START INFORMATION GIVEN

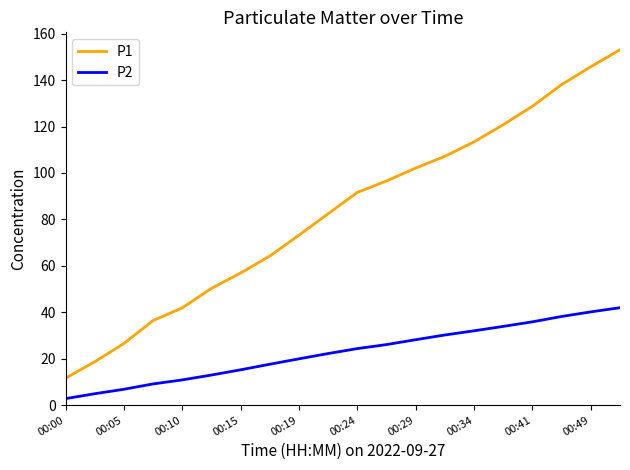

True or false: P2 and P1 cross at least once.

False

END INFORMATION GIVEN
START INFORMATION GIVEN

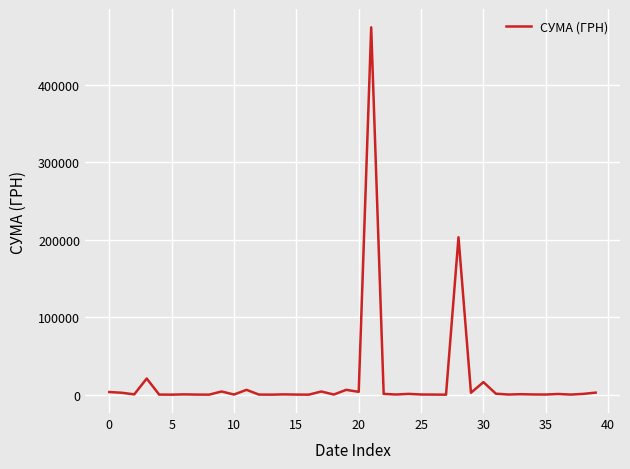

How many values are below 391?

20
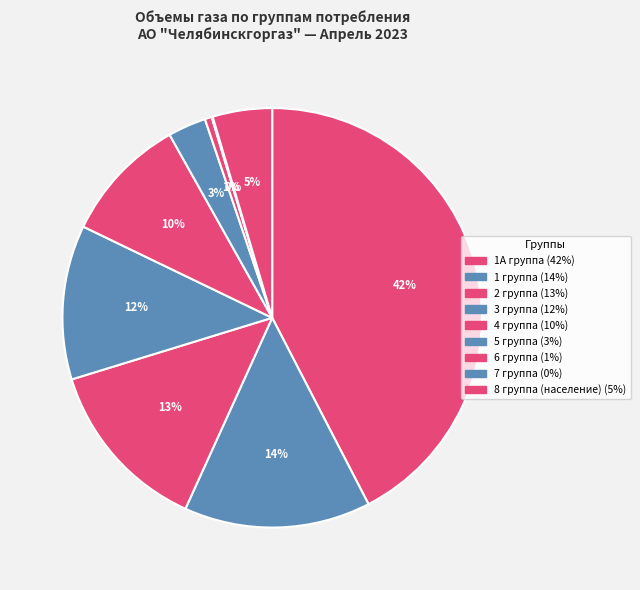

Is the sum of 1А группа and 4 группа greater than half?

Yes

END INFORMATION GIVEN
START INFORMATION GIVEN

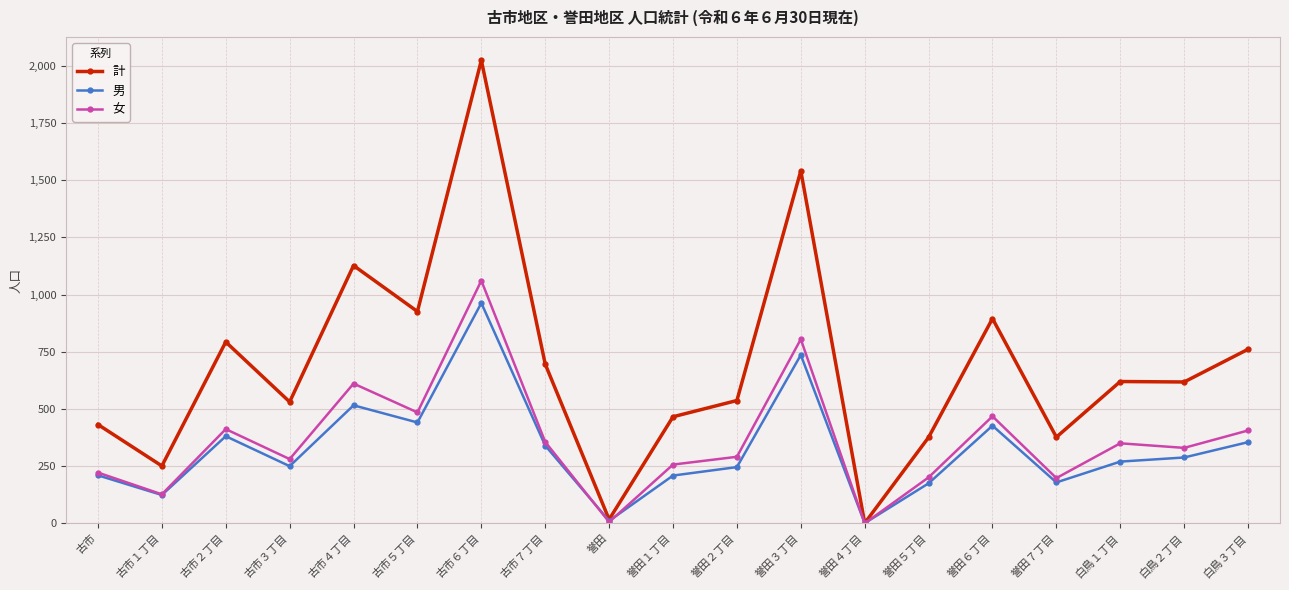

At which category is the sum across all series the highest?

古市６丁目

END INFORMATION GIVEN

• WORK INSTRUCTIONS
Copy out the items verbatim, starting with the line that contains "How many values are below 391?" and going on through the line that contains "Is the sum of", both included. Omit any pictures from your copy.

• WRITTEN RESPONSE
How many values are below 391?

20

Is the sum of 1А группа and 4 группа greater than half?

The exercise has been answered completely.